Name	Year	Tv Certificate	Duration per episode	Genre	Ratings	Actor/Actress	Votes
str	str	str	str	str	f64	str	f64
"Andor"	"2022"	"TV-14 "	" 40 min "	" Action, Adven…	8.4	" Diego Luna, K…	82474.0
"The Peripheral…	"2022"	"TV-MA "	null	" Drama, Myster…	8.0	" Chloë Grace M…	34768.0
"The Walking De…	"2010"	"TV-MA "	" 44 min "	" Drama, Horror…	8.1	" Andrew Lincol…	988666.0
"Criminal Minds…	"2005"	"TV-14 "	" 42 min "	" Crime, Drama,…	8.1	" Kirsten Vangs…	198262.0
"Breaking Bad"	"2008"	"TV-MA "	" 49 min "	" Crime, Drama,…	9.5	" Bryan Cransto…	1.872005e6

cols = ['Name', 'Genre', 'Ratings', 'Votes']

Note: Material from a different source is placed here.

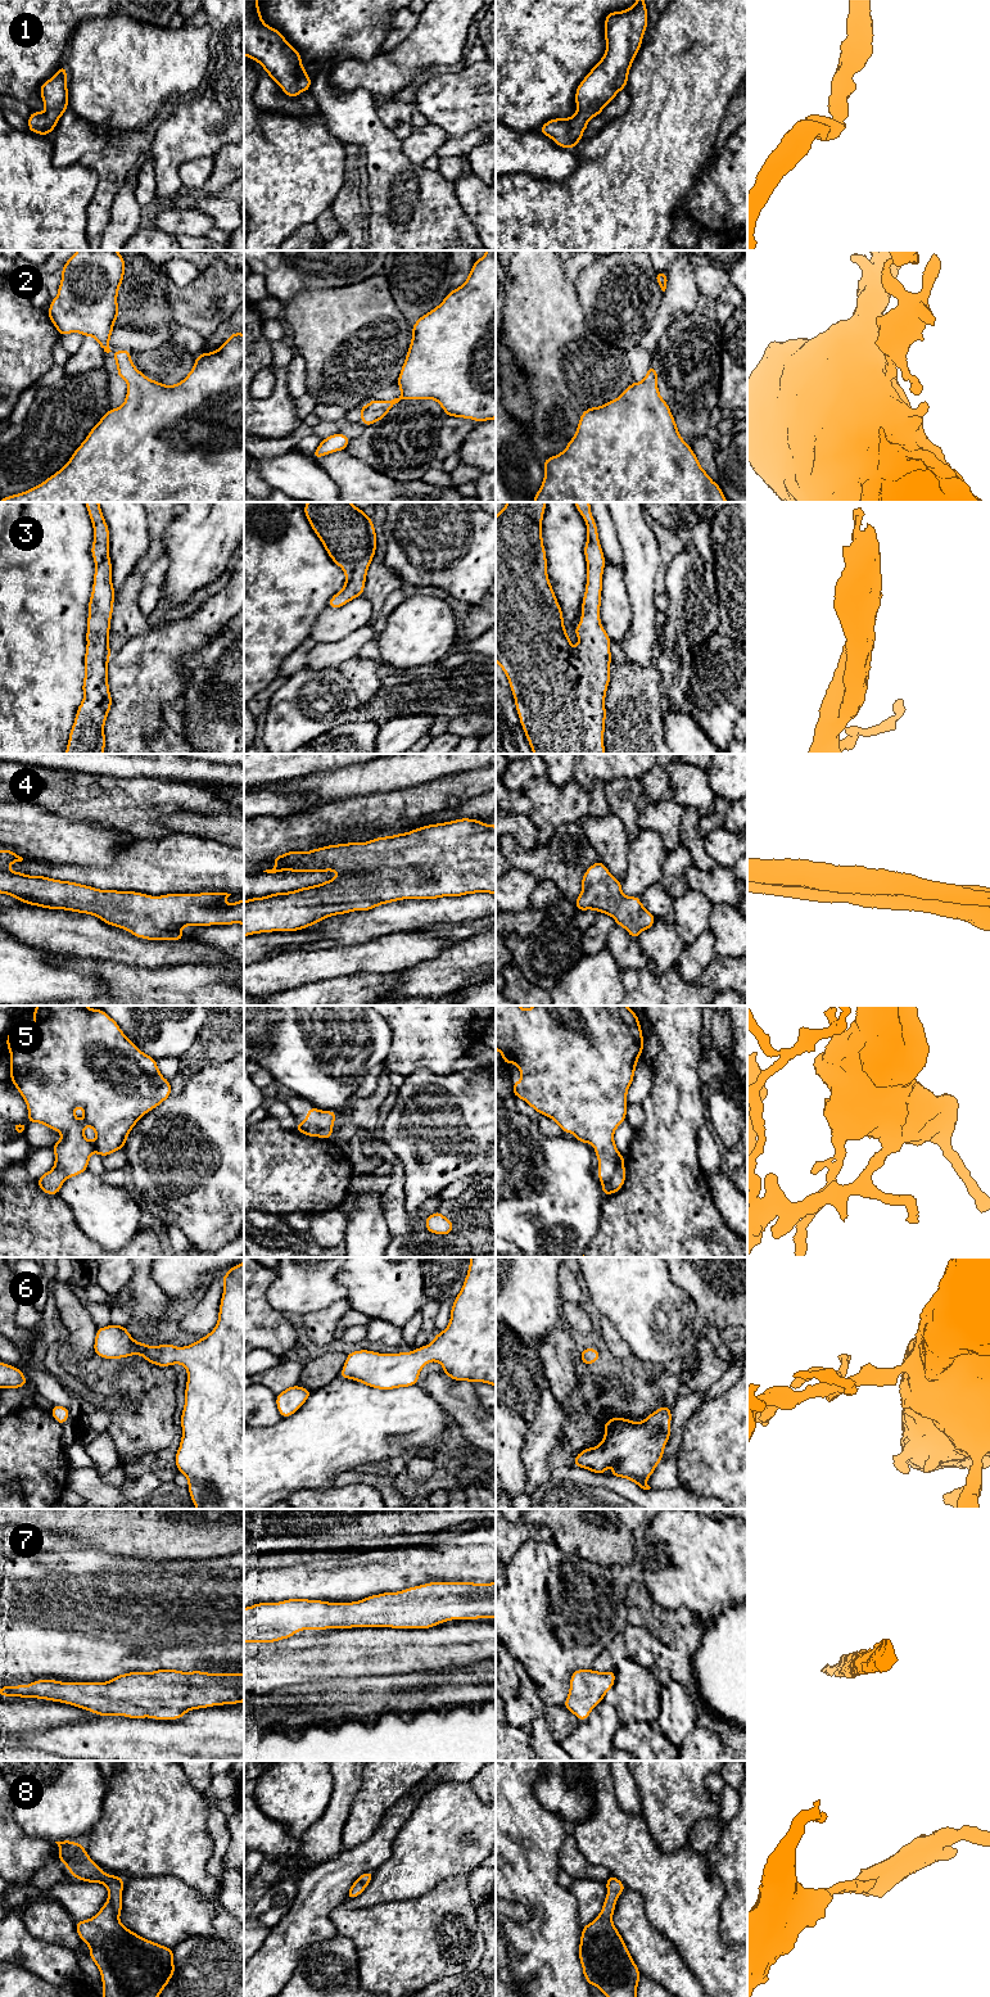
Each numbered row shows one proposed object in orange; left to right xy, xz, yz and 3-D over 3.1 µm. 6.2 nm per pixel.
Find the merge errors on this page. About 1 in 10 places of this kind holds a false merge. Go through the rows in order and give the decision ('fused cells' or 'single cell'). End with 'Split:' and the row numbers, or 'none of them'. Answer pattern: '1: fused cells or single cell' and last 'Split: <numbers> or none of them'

medianMovieInfo = movies[cols].with_columns(
    pl.col('Genre').str.strip_chars().str.split(', '))\
    .explode('Genre').group_by("Genre").agg(
        pl.col('Ratings').median(),
        pl.col('Votes').median())\
    .sort('Ratings', descending=True)

meanMovieInfo = movies[cols].with_columns(
    pl.col('Genre').str.strip_chars().str.split(', ')
).explode('Genre').group_by("Genre").agg(
    pl.col('Ratings').mean(),
    pl.col('Votes').mean()
).sort('Ratings', descending=True)

import seaborn as sns
import matplotlib.pyplot as plt
plt.rcParams["figure.figsize"] = (14,7);

# Wish we didn't have to convert this
dmi = medianMovieInfo.to_pandas().sort_values('Votes', ascending=False)
plt.xticks(rotation=41);
sns.barplot(dmi, x='Genre', y='Votes', color='seagreen').set_title('Median Votes Per Movie Genre');

nmi = meanMovieInfo.to_pandas().sort_values('Votes', ascending=False)
plt.xticks(rotation=41);
sns.barplot(nmi, x='Genre', y='Votes', color='seagreen').set_title('Mean Votes Per Movie Genre');

Text(0.5, 1.0, 'Mean Votes Per Movie Genre')

Conclusions

Hopefully this was as useful to you as it was for me. I like Polars and I think I’ll be using it when I know the data I am using is cleaned and ready for analysis. Otherwise, I think cleaning the data with Pandas is still the likely best first choice.